PHOTO: FILE
Thousands of first-home buyers who entered the housing market at its peak are now facing significant financial challenges, with many properties currently valued below their purchase price.
Recent data from CoreLogic reveals that 81 percent of homes bought by first-home buyers between October 2021 and March 2022 have decreased in value since their purchase. This decline has led to over 8,500 first-home buyers experiencing a reduction in their property’s worth, with about 2,000 of these homes now valued at more than 20 percent less than their original purchase price. This steep drop suggests that the equity these buyers initially had is likely erased.
The impact is particularly pronounced in Auckland and Wellington, where 42 percent and 10.8 percent of the devalued homes are located, respectively. Of the homes now worth over 20 percent less, two-thirds are in Auckland and 18.8 percent in Wellington.
Market Fluctuations and Financial Strain
Nick Goodall, CoreLogic’s Head of Research, expressed surprise at the high percentage of homes that have lost value. He noted that although prices had risen slightly from their lowest points, the housing market’s recovery had stalled.
“Prices haven’t shown much growth since hitting the market’s trough, leaving little room for these properties to regain lost value,” Goodall explained. While he acknowledged that this wouldn’t be an issue for most buyers unless their circumstances changed, he estimated that about 1 percent of homeowners might face a forced sale due to significant life events like job loss, divorce, or death in the family each year.
Long-Term Prospects and Immediate Challenges
Goodall emphasized that most buyers likely intended to hold onto their properties for the long term. “As long as homeowners can maintain their mortgage payments, they should be able to wait for the market to recover. Previous cycles suggest it can take upwards of five to seven years to return to peak values, and even longer if the purchase was made at the market’s height.”

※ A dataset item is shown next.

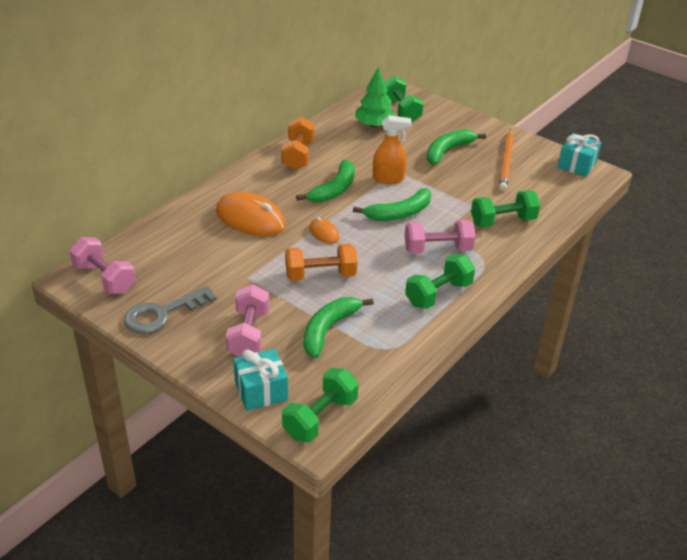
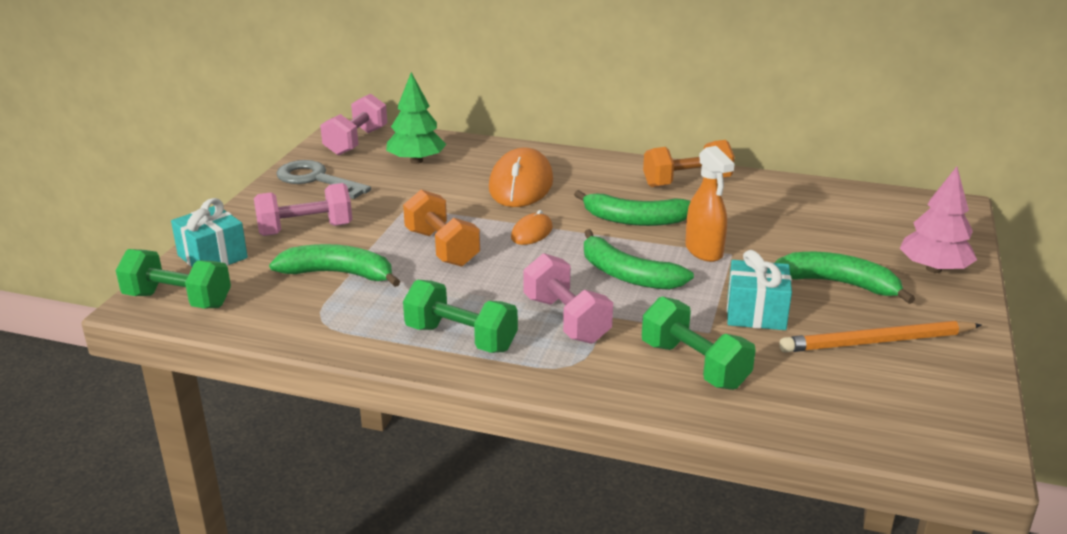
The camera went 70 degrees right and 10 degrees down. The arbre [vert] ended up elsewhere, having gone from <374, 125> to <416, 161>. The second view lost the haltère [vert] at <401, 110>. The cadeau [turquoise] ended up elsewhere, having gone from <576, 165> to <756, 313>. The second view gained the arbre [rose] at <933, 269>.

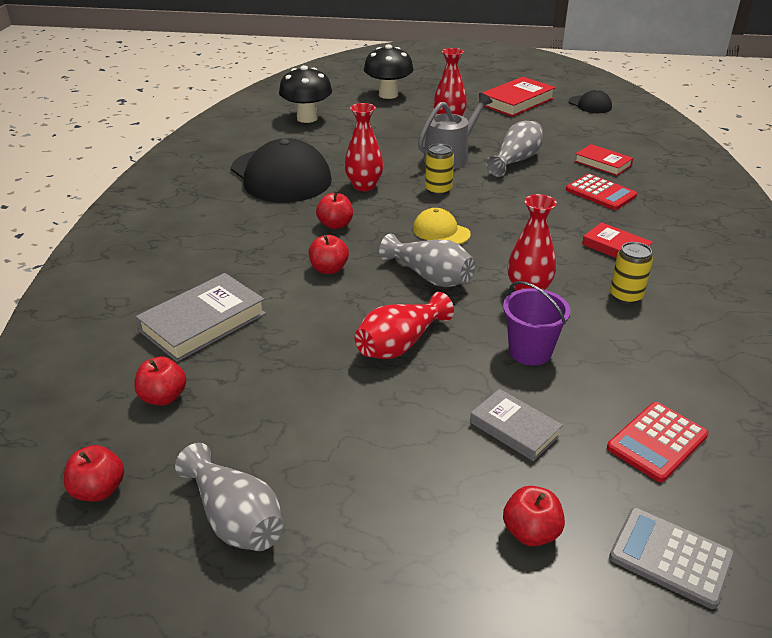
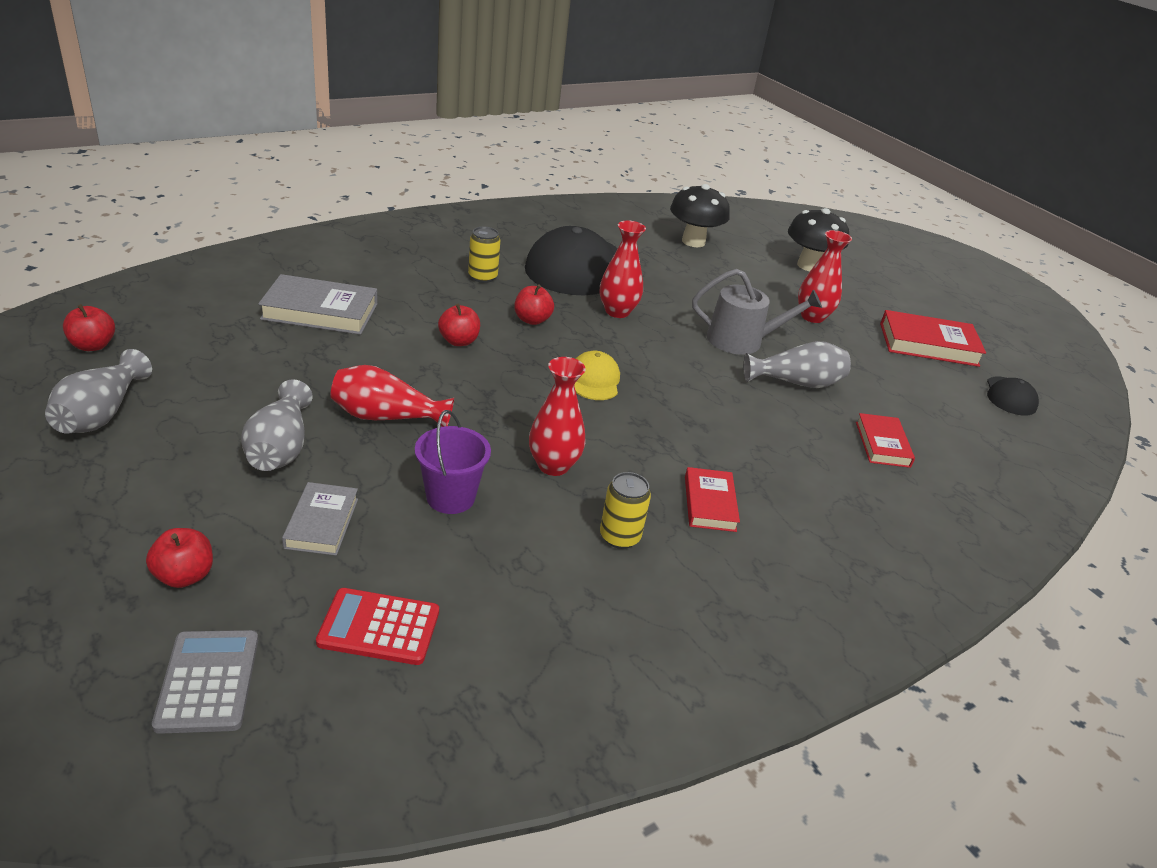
The camera went 45 degrees right and 0 degrees up. The canette [jaune] ended up elsewhere, having gone from <438, 190> to <482, 277>. The second view lost the calculatrice [rouge] at <600, 193>. The vase [gris] ended up elsewhere, having gone from <430, 277> to <280, 448>. The second view lost the pomme [rouge] at <163, 397>.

However, for some, the decline in property value is making mortgage payments more challenging. Banks typically charge higher interest rates to borrowers with less than a 20 percent deposit, adding a low-equity fee or margin. This additional cost, combined with already high interest rates and other living expenses, could strain homeowners’ finances further.
During the housing boom, many buyers accepted these higher rates with the expectation of refinancing once their property values increased. The current market situation, however, has left them paying elevated rates longer than anticipated.
Suburban Shifts and Future Outlook
According to CoreLogic’s latest data, 221 of 938 suburbs have seen property values drop by at least 1 percent in the past three months, with 10 suburbs experiencing declines of at least 5 percent. Conversely, 253 suburbs reported gains of at least 1 percent, with eight showing increases of 5 percent or more. Herne Bay remains the country’s most expensive suburb, with a median value of $3.41 million.
Kelvin Davidson, Goodall’s colleague at CoreLogic, attributed the recent market stagnation to ongoing affordability issues, high mortgage rates, increasing property listings, and rising unemployment. Despite potential boosts from tax cuts and changes to loan-to-value ratio (LVR) rules, Davidson believes high mortgage rates will keep market activity subdued through 2024.
“Overall, the latest suburb-level figures confirm the market’s recent loss of momentum, setting the stage for a relatively quiet year ahead,” Davidson concluded.